X es una máquina de producir violencia machista
«Los hombres están usando Grok para quitarle la ropa a mujeres, niños y bebes», así empieza un reel de Catharina Doria, especialista en criterios éticos para el uso de inteligencias artificiales. Lo repite una y otra vez como respuesta a la forma en la que se está informando de lo que está pasando en X desde hace unas semanas.
Grok, la Inteligencia Artificial que la plataforma tiene empotrada, que aprende del conjunto de mensajes, imágenes y videos que se producen o se han producido en la misma está generando imágenes sin ropa de mujeres, niños e incluso bebés a petición de los usuarios y los medios de comunicación lo están contando cómo si fuera algo que hiciera Grok por una especie de toma de conciencia particularmente machista.
Pero Grok no es una persona, ni tiene sentimientos, ni piensa, ni tiene criterio ético. Hablar de lo que hace Grok le quita responsabilidad a los responsables de su programación, a los responsables de su uso y todos los que siguen manteniendo a X como «el espacio de la opinión pública global» (algo que por supuesto no es, pero una ficción que seguimos manteniendo porque es más cómodo que hacer algo al respecto)

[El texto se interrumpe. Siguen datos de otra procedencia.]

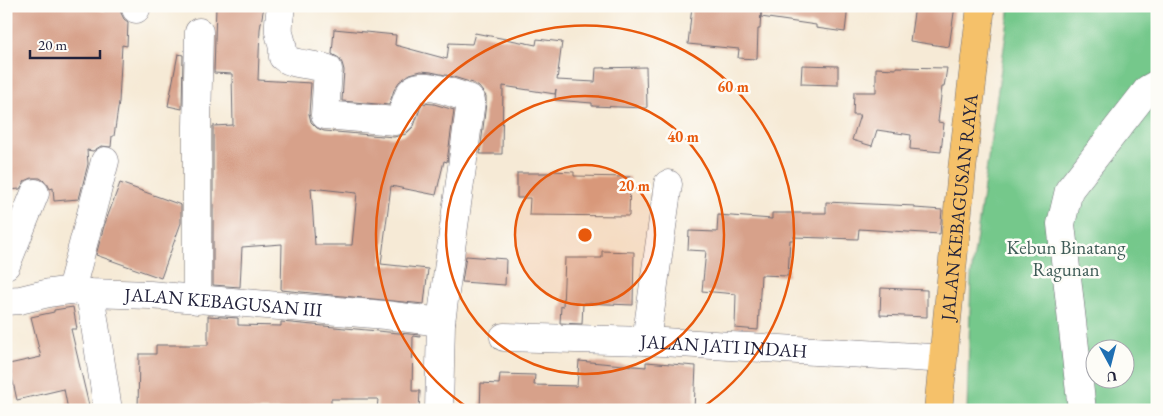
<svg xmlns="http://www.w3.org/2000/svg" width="1163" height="416" font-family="'EB Garamond',serif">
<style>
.green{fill:#74c88b;stroke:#4b7563;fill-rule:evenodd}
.building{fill:#d7a18a;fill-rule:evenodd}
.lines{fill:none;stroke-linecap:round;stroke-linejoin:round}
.minor-casing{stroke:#6c6871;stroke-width:29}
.major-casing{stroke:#6c6871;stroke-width:29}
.minor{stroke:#fff;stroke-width:28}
.major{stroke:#f5c16b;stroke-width:28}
.ring{fill:none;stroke:#e8590c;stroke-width:2.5}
.labels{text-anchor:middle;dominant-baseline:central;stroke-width:5;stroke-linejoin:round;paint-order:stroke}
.street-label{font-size:19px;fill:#22223b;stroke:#fdfcf7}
.park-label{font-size:19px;fill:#3f5c57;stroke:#fdfcf7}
.centre{fill:#e8590c;stroke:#fdfcf7;stroke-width:2.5}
.ring-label{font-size:15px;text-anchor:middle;font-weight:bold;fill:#e8590c;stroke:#fdfcf7;stroke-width:5;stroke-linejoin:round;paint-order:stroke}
</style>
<rect width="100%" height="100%" fill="#fdfcf7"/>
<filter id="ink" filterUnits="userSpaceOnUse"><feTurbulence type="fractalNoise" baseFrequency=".02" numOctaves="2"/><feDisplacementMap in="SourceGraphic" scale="10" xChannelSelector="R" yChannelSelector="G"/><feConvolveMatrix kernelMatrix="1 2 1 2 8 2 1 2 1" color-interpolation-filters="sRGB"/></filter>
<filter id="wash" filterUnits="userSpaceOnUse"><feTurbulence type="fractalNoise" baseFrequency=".0096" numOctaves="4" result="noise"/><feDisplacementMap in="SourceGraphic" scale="20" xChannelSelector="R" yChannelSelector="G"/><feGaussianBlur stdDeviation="1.12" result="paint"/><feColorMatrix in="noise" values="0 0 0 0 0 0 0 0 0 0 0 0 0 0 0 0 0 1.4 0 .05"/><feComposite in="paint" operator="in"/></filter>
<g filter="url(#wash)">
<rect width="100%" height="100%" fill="#f6ead6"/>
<!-- green -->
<path class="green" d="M 1010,6 L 1157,6 L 1157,410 L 967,410 L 971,276 ZM 1096,348 L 1126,348 L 1126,378 L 1096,378 Z"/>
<g id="blocks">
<!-- building -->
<path class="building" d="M 6,6 L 72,6 L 106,11 L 107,6 L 121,6 L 121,13 L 124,19 L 128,22 L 127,46 L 122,45 L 119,102 L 114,136 L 112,136 L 111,147 L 101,146 L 93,151 L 87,150 L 88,164 L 79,199 L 54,201 L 53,188 L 50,189 L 47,183 L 40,178 L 32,178 L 25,181 L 20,189 L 9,190 L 6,160 Z
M 216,6 L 264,6 L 260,29 L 258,80 L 311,83 L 309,114 L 311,122 L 317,128 L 324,131 L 394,137 L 406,134 L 414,126 L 422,103 L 434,104 L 454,110 L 447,162 L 444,161 L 436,195 L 391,186 L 381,264 L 428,269 L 424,304 L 281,290 L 282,244 L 242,247 L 240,287 L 213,285 L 213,126 L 233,125 L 232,74 L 214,73 ZM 311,188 L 357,193 L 352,245 L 315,245 Z
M 692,6 L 761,10 L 760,29 L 758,29 L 757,59 L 738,58 L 739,49 L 688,44 Z
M 762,6 L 848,6 L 845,32 L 816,28 L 816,25 L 761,17 Z
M 915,6 L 955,6 L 949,47 L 910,41 Z
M 334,29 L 396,35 L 395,45 L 447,59 L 449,43 L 472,44 L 475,33 L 536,45 L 537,39 L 562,42 L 557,80 L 595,82 L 596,68 L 646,67 L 647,108 L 592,106 L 592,103 L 555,100 L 556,89 L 555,94 L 503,86 L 502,154 L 480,154 L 486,103 L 486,96 L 479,87 L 473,83 L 450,76 L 431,72 L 421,71 L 410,74 L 399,82 L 394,90 L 389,105 L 342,101 L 344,70 L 342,63 L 339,58 L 332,54 Z
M 178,54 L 183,55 L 182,109 L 168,106 Z
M 802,65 L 838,66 L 838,85 L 801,84 Z
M 896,67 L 947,68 L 944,87 L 942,87 L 938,122 L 944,123 L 941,152 L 910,149 L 911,135 L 877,130 L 872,146 L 852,140 L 860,115 L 853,115 L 854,92 L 876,92 L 876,68 L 896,69 Z
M 551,171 L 574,172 L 574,176 L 630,177 L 629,216 L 529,215 L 530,198 L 517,198 L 517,173 L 551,173 Z
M 120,183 L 181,205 L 181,223 L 161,278 L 96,255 L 104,226 Z
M 826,202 L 915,206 L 915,208 L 942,210 L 940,234 L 859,229 L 858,239 L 793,237 L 793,240 L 790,240 L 788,276 L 761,275 L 758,330 L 735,328 L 736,294 L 702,291 L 706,251 L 688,250 L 689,231 L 717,232 L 718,215 L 772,219 L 772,213 L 826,213 Z
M 602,251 L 634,252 L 633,305 L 583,303 L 582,324 L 560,323 L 561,306 L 563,307 L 565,258 L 602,258 Z
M 466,256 L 506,259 L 505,285 L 462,282 Z
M 881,288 L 927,290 L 927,317 L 880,315 Z
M 73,307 L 77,329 L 71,329 L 90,410 L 68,410 L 64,389 L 17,400 L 9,364 L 41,357 L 31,317 L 54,312 L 54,310 Z
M 208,316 L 238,318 L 238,325 L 281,326 L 281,322 L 420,335 L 420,337 L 413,336 L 412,391 L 420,391 L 419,410 L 377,410 L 378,399 L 331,399 L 331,410 L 138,410 L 139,354 L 156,354 L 156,345 L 208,345 Z
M 579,361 L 646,367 L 646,362 L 696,366 L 694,410 L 480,410 L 481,383 L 499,384 L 500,374 L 535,375 L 534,385 L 577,386 Z"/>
</g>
</g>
<g filter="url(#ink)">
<use href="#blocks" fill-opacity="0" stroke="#6c6871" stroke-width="1"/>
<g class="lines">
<defs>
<g id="minor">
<path d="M 281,6 C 280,15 278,24 279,32 C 281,43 284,45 283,57 C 292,65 314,64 328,69 L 325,115 L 395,121 L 400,119 C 404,111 405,101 410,93 C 419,78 454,94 468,98 L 471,101 L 441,322 L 439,410"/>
<path d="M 136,9 L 137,6"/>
<path d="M 6,265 L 35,193"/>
<path d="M 71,290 L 105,161"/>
<path d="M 90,293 L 108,410"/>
<path d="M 197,300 L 197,126 L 199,32"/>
<path id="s1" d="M 6,301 L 20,300 L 49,293 L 71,290 L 90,293 L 150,295 L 385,315 L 441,322"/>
<path id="s2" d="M 504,337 L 646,341 L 931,358 L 943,356"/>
<path d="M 646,341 L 668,184"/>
<path d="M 1082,410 L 1061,224 L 1069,190 L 1148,89 L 1157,84"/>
</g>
<g id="major">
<path id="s3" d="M 938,410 L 962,170 L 981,6"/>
</g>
</defs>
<!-- minor casing -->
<use href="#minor" class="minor-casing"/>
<!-- major casing -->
<use href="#major" class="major-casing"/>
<!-- minor -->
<use href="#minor" class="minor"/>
<!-- major -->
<use href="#major" class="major"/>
</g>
</g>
<!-- distance rings -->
<circle cx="585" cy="235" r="70" fill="#e8590c" fill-opacity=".12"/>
<g class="ring">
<circle cx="585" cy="235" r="70"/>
<circle cx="585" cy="235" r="139"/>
<path d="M470 409A209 209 0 1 1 700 409"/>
</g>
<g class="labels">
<!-- street labels -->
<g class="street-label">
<text stroke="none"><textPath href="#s3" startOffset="204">JALAN KEBAGUSAN RAYA</textPath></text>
<text stroke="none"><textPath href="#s1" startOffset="219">JALAN KEBAGUSAN III</textPath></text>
<text stroke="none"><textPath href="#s2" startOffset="220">JALAN JATI INDAH</textPath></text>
</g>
<!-- park labels -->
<g class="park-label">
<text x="1066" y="247">Kebun Binatang<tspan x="1066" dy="22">Ragunan</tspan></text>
</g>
</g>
<circle cx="585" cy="235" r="8" class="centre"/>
<g class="ring-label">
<text x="733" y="92">60 m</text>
<text x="683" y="142">40 m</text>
<text x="634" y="191">20 m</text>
</g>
<!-- margin -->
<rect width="1163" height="416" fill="none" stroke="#fdfcf7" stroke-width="25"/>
<!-- north arrow -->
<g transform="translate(1110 364) rotate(173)"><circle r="24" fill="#fdfcf7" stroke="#a5a5ac"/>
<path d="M0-4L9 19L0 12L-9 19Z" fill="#1f6fb2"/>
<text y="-8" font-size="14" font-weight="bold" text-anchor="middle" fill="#22223b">U</text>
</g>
<!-- scale -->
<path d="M30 50v8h70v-8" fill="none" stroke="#22223b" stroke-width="2.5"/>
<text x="38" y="50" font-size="15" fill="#22223b" stroke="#fdfcf7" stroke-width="4" paint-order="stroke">20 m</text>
</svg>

Grok es una IA completamente desrregulada, sin ningún tipo de límite, inserta en una comunidad mayoritariamente masculina, mayoritariamente de extrema derecha y que se dedica de forma sistemática a producir violencia digital contra las mujeres. Esto no es algo nuevo. El movimiento feminista lleva desde hace más de diez años explicando y denunciando que las violencias digitales son violencia. No sólo porque favorecen otras violencias en el mundo analógico, sino porque la violencia digital también es un modo de violencia específico con numerosos efectos.
Esta semana el ICE asesinó a una mujer en Minneapolis. Hay imágenes de esa mujer asesinada por el ICE a la que le han quitado la ropa, hay imágenes suyas en bikini. Es una petición que un usuario (o varios) hicieron a Grok, Grok la devolvió siguiendo su absoluta falta de regulación al respecto y ahora circula. La violencia digital es violencia.
Los mismos hombres que de manera sistemática utilizan una plataforma que se dedica a la explotación de este tipo de imágenes sin consentimiento dicen que las mujeres deben aprender a no subir sus fotos a internet, culpando una vez más a las víctimas.
Los datos son escalofriantes:
– Se producen 6700 imágenes de desnudos a la hora, un número que va creciendo según se va popularizando la herramienta.
– El 53% de las imágenes que genera Grok son quitando ropa, 4 de cada 5 imágenes que quitan ropa están quitando ropa a mujeres, el 80% de los usuarios de esta herramienta son hombres.
– X es hoy por hoy la mayor fábrica de deepfakes del planeta.
– Las denuncias de las usuarias no son escuchadas y las convierten en objeto de humillaciones
El Ministerio de Infancia y Juventud del gobierno de España ha remitido a la Fiscalía un escrito solicitando que investigue supuestos delitos de difusión de imágenes de violencia sexual contra la infancia. El Ministro Alemán encargado de los medios de comunicación ha pedido que se tomen medidas legales contra X.
Hay muchas cosas que podemos hacer al respecto, es evidente que por estas y otras muchas razones hay que dar pasos decididos desde la justicia y los gobiernos para que X deje de operar en los términos en los que lo hace (recuerdo que además de todo esto, X es una herramienta de desestabilización democrática, un peligro para la seguridad nacional y una herramienta al servicio de la extrema derecha internacional) pero a una escala más cercana hay dos cosas sencillas que podemos hacer.
La primera es dejar de usar X. Hay alternativas tanto en plataformas de los monopolios digitales como Meta, como en herramientas abiertas y federadas, como Bluesky o Mastodon. Recordemos que las redes de texto son minoritarias y que el dominio de X viene de que una parte importante de los líderes políticos y los medios de comunicación han construido en su interior una suerte de opinión publicada de nicho. Cuanta menos audiencia tenga esa esfera, mejor para todos.
La segunda cuestión, seguramente más importante, es impulsar que esos medios de comunicación y muchos políticos e instituciones públicas, dejen de usar X. No es un espacio público, no es una herramienta al servicio de la libertad de expresión. Es una máquina de violencia digital, una herramienta al servicio del machismo, la humillación y las mujeres y la violencia, que produce imágenes sin consentimiento con el objetivo de humillar y dañar a nuestras compañeras, amigas, familias, etc. Es también, no lo podemos olvidar, una herramienta de producción de imágenes de violencia sexual con menores.
Esto es lo que está pasando y esto es contra lo que hay que luchar.